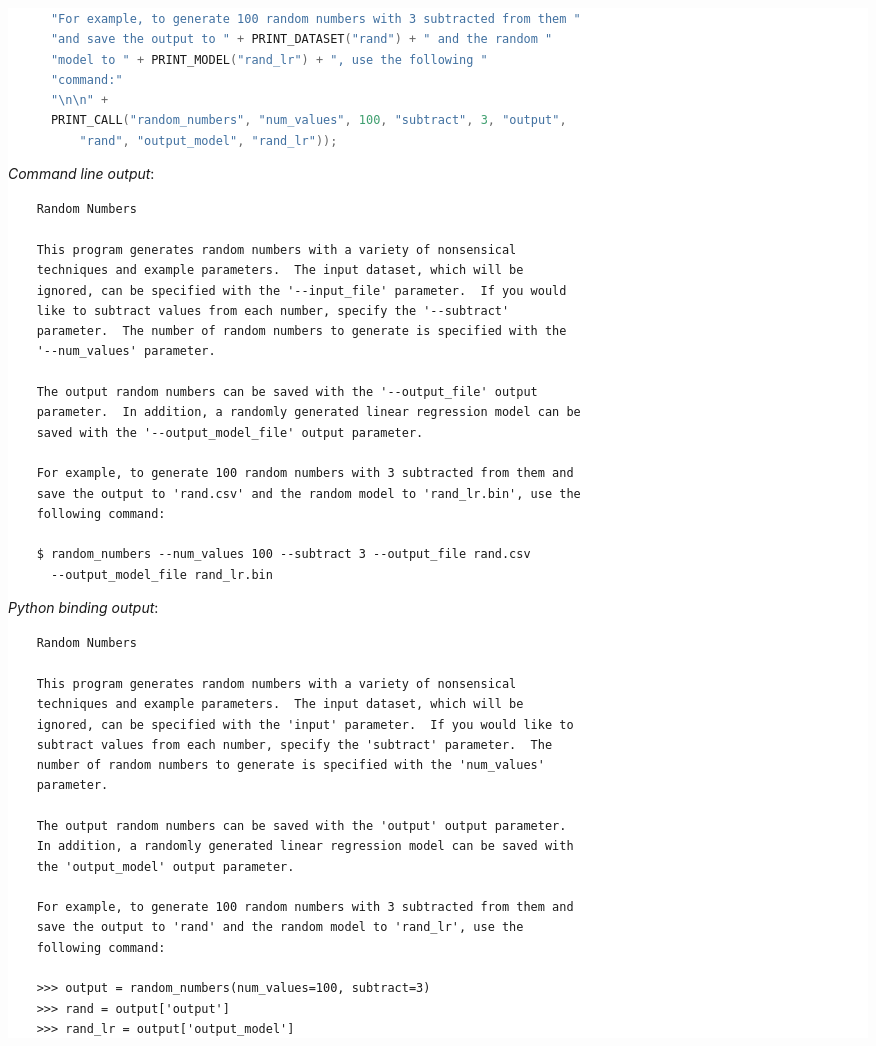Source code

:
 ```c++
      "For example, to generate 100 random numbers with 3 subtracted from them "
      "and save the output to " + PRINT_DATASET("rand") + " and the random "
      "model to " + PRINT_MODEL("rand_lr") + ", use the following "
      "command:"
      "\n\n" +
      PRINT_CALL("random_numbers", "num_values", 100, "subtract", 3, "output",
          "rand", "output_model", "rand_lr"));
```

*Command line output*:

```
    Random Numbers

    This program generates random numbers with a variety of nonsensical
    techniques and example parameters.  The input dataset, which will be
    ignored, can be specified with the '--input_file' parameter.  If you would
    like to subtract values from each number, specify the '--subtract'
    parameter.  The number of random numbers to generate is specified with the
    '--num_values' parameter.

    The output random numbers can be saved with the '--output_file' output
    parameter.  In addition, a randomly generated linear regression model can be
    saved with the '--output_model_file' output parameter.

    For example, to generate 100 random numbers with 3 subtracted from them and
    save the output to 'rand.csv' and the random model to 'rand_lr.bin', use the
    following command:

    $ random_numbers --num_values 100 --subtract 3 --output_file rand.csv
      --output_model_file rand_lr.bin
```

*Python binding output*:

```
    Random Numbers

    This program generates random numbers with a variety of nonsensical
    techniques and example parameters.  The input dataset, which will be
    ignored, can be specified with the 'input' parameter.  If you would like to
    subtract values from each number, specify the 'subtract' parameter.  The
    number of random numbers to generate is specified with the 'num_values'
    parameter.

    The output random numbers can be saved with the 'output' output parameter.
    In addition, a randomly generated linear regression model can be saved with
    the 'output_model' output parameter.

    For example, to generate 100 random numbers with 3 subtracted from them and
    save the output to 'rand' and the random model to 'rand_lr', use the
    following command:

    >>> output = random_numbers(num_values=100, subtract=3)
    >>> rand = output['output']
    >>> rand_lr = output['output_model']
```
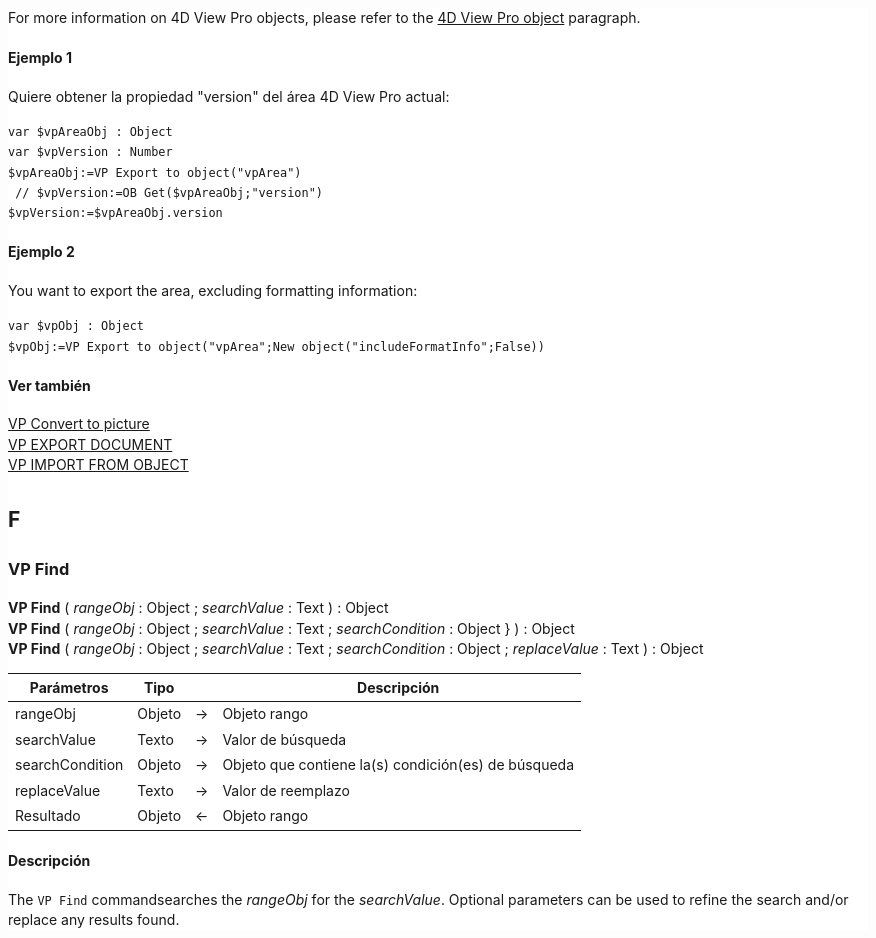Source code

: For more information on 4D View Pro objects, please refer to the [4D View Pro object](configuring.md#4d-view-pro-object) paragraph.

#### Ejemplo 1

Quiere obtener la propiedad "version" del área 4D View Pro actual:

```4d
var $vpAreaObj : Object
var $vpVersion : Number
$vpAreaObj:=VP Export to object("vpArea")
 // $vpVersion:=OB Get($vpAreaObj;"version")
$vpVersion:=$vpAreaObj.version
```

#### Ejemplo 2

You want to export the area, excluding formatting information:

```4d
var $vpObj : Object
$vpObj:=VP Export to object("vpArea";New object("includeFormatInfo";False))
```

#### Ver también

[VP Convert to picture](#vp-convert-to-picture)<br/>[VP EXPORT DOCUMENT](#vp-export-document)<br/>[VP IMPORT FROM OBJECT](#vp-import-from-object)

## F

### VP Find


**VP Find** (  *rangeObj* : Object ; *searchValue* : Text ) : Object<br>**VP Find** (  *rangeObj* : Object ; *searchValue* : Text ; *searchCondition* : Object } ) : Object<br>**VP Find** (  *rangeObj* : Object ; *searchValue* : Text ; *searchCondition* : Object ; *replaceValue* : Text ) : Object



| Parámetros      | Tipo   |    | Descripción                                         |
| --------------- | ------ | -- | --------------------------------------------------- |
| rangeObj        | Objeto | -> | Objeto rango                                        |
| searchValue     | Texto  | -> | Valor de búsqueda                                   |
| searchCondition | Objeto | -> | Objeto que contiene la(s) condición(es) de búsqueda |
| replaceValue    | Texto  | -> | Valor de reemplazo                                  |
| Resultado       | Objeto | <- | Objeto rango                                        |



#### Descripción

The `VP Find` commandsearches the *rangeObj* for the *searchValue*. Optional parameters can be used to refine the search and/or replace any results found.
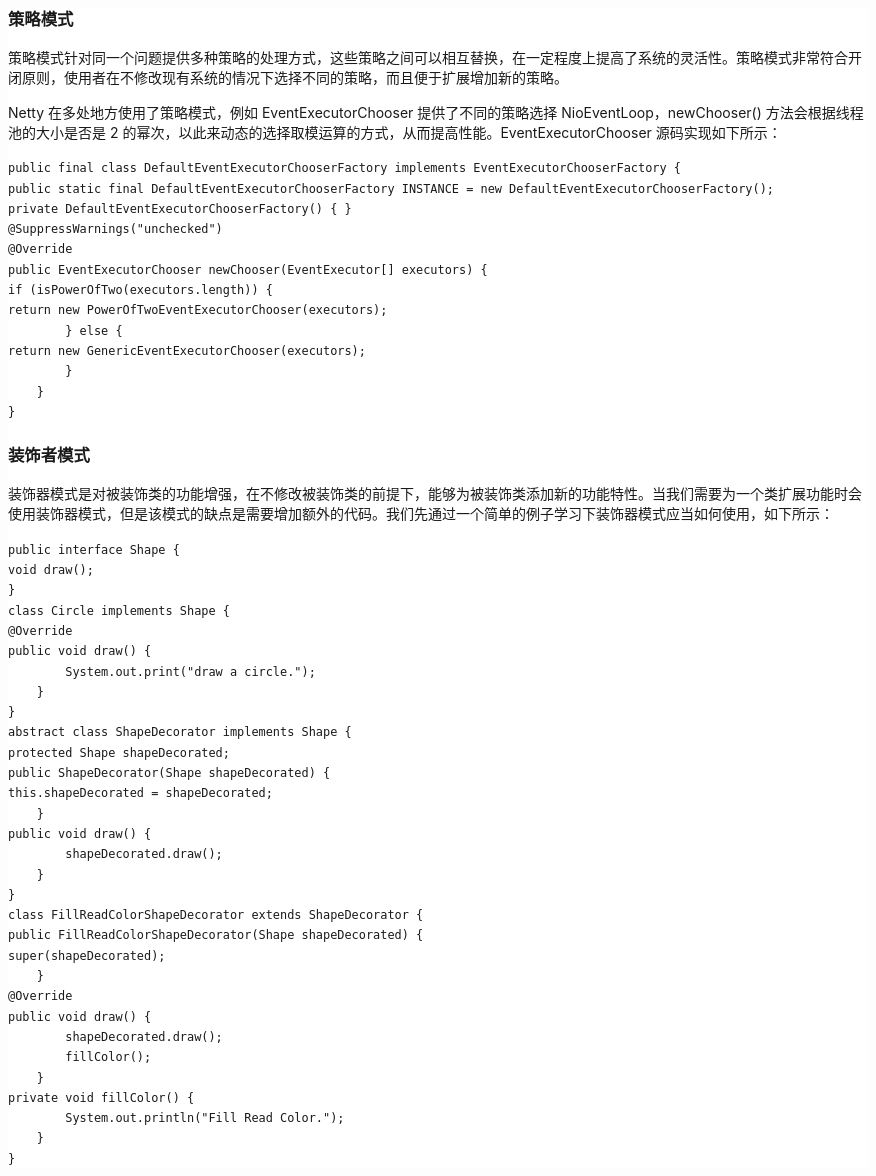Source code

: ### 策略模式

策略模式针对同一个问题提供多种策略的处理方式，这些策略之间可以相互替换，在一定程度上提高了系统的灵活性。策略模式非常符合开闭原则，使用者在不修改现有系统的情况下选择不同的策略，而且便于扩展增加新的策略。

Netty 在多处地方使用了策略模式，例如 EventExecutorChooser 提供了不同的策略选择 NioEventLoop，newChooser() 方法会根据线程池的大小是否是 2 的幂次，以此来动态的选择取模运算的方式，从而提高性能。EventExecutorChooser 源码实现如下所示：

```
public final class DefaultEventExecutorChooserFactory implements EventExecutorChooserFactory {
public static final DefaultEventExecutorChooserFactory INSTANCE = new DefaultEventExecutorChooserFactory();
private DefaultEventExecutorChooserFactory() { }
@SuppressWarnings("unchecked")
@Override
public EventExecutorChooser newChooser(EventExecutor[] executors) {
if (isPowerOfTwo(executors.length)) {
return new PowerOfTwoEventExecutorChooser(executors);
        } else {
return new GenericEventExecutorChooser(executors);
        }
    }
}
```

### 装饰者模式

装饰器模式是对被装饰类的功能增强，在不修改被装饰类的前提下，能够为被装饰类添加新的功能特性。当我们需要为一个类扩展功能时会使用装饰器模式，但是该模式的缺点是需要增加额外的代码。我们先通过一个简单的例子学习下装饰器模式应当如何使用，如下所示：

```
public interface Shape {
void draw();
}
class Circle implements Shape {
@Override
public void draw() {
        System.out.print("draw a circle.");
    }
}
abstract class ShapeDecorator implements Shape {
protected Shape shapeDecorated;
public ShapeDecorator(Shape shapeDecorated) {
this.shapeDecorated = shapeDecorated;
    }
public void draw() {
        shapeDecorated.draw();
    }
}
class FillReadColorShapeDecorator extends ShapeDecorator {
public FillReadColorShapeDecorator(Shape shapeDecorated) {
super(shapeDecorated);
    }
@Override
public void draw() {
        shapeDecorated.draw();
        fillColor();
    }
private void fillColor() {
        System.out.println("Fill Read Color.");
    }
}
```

--------------------

_EXERCISE DETAILS:_
Every record above needs to be repeated exactly; pictures are to be left out.

_PROBLEM SOLUTION:_
Source code

:
 ```c++
      "For example, to generate 100 random numbers with 3 subtracted from them "
      "and save the output to " + PRINT_DATASET("rand") + " and the random "
      "model to " + PRINT_MODEL("rand_lr") + ", use the following "
      "command:"
      "\n\n" +
      PRINT_CALL("random_numbers", "num_values", 100, "subtract", 3, "output",
          "rand", "output_model", "rand_lr"));
```

*Command line output*:

```
    Random Numbers

    This program generates random numbers with a variety of nonsensical
    techniques and example parameters.  The input dataset, which will be
    ignored, can be specified with the '--input_file' parameter.  If you would
    like to subtract values from each number, specify the '--subtract'
    parameter.  The number of random numbers to generate is specified with the
    '--num_values' parameter.

    The output random numbers can be saved with the '--output_file' output
    parameter.  In addition, a randomly generated linear regression model can be
    saved with the '--output_model_file' output parameter.

    For example, to generate 100 random numbers with 3 subtracted from them and
    save the output to 'rand.csv' and the random model to 'rand_lr.bin', use the
    following command:

    $ random_numbers --num_values 100 --subtract 3 --output_file rand.csv
      --output_model_file rand_lr.bin
```

*Python binding output*:

```
    Random Numbers

    This program generates random numbers with a variety of nonsensical
    techniques and example parameters.  The input dataset, which will be
    ignored, can be specified with the 'input' parameter.  If you would like to
    subtract values from each number, specify the 'subtract' parameter.  The
    number of random numbers to generate is specified with the 'num_values'
    parameter.

    The output random numbers can be saved with the 'output' output parameter.
    In addition, a randomly generated linear regression model can be saved with
    the 'output_model' output parameter.

    For example, to generate 100 random numbers with 3 subtracted from them and
    save the output to 'rand' and the random model to 'rand_lr', use the
    following command:

    >>> output = random_numbers(num_values=100, subtract=3)
    >>> rand = output['output']
    >>> rand_lr = output['output_model']
```
Source code

: For more information on 4D View Pro objects, please refer to the [4D View Pro object](configuring.md#4d-view-pro-object) paragraph.

#### Ejemplo 1

Quiere obtener la propiedad "version" del área 4D View Pro actual:

```4d
var $vpAreaObj : Object
var $vpVersion : Number
$vpAreaObj:=VP Export to object("vpArea")
 // $vpVersion:=OB Get($vpAreaObj;"version")
$vpVersion:=$vpAreaObj.version
```

#### Ejemplo 2

You want to export the area, excluding formatting information:

```4d
var $vpObj : Object
$vpObj:=VP Export to object("vpArea";New object("includeFormatInfo";False))
```

#### Ver también

[VP Convert to picture](#vp-convert-to-picture)<br/>[VP EXPORT DOCUMENT](#vp-export-document)<br/>[VP IMPORT FROM OBJECT](#vp-import-from-object)

## F

### VP Find


**VP Find** (  *rangeObj* : Object ; *searchValue* : Text ) : Object<br>**VP Find** (  *rangeObj* : Object ; *searchValue* : Text ; *searchCondition* : Object } ) : Object<br>**VP Find** (  *rangeObj* : Object ; *searchValue* : Text ; *searchCondition* : Object ; *replaceValue* : Text ) : Object



| Parámetros      | Tipo   |    | Descripción                                         |
| --------------- | ------ | -- | --------------------------------------------------- |
| rangeObj        | Objeto | -> | Objeto rango                                        |
| searchValue     | Texto  | -> | Valor de búsqueda                                   |
| searchCondition | Objeto | -> | Objeto que contiene la(s) condición(es) de búsqueda |
| replaceValue    | Texto  | -> | Valor de reemplazo                                  |
| Resultado       | Objeto | <- | Objeto rango                                        |



#### Descripción

The `VP Find` commandsearches the *rangeObj* for the *searchValue*. Optional parameters can be used to refine the search and/or replace any results found.
Source code

: ### 策略模式

策略模式针对同一个问题提供多种策略的处理方式，这些策略之间可以相互替换，在一定程度上提高了系统的灵活性。策略模式非常符合开闭原则，使用者在不修改现有系统的情况下选择不同的策略，而且便于扩展增加新的策略。

Netty 在多处地方使用了策略模式，例如 EventExecutorChooser 提供了不同的策略选择 NioEventLoop，newChooser() 方法会根据线程池的大小是否是 2 的幂次，以此来动态的选择取模运算的方式，从而提高性能。EventExecutorChooser 源码实现如下所示：

```
public final class DefaultEventExecutorChooserFactory implements EventExecutorChooserFactory {
public static final DefaultEventExecutorChooserFactory INSTANCE = new DefaultEventExecutorChooserFactory();
private DefaultEventExecutorChooserFactory() { }
@SuppressWarnings("unchecked")
@Override
public EventExecutorChooser newChooser(EventExecutor[] executors) {
if (isPowerOfTwo(executors.length)) {
return new PowerOfTwoEventExecutorChooser(executors);
        } else {
return new GenericEventExecutorChooser(executors);
        }
    }
}
```

### 装饰者模式

装饰器模式是对被装饰类的功能增强，在不修改被装饰类的前提下，能够为被装饰类添加新的功能特性。当我们需要为一个类扩展功能时会使用装饰器模式，但是该模式的缺点是需要增加额外的代码。我们先通过一个简单的例子学习下装饰器模式应当如何使用，如下所示：

```
public interface Shape {
void draw();
}
class Circle implements Shape {
@Override
public void draw() {
        System.out.print("draw a circle.");
    }
}
abstract class ShapeDecorator implements Shape {
protected Shape shapeDecorated;
public ShapeDecorator(Shape shapeDecorated) {
this.shapeDecorated = shapeDecorated;
    }
public void draw() {
        shapeDecorated.draw();
    }
}
class FillReadColorShapeDecorator extends ShapeDecorator {
public FillReadColorShapeDecorator(Shape shapeDecorated) {
super(shapeDecorated);
    }
@Override
public void draw() {
        shapeDecorated.draw();
        fillColor();
    }
private void fillColor() {
        System.out.println("Fill Read Color.");
    }
}
```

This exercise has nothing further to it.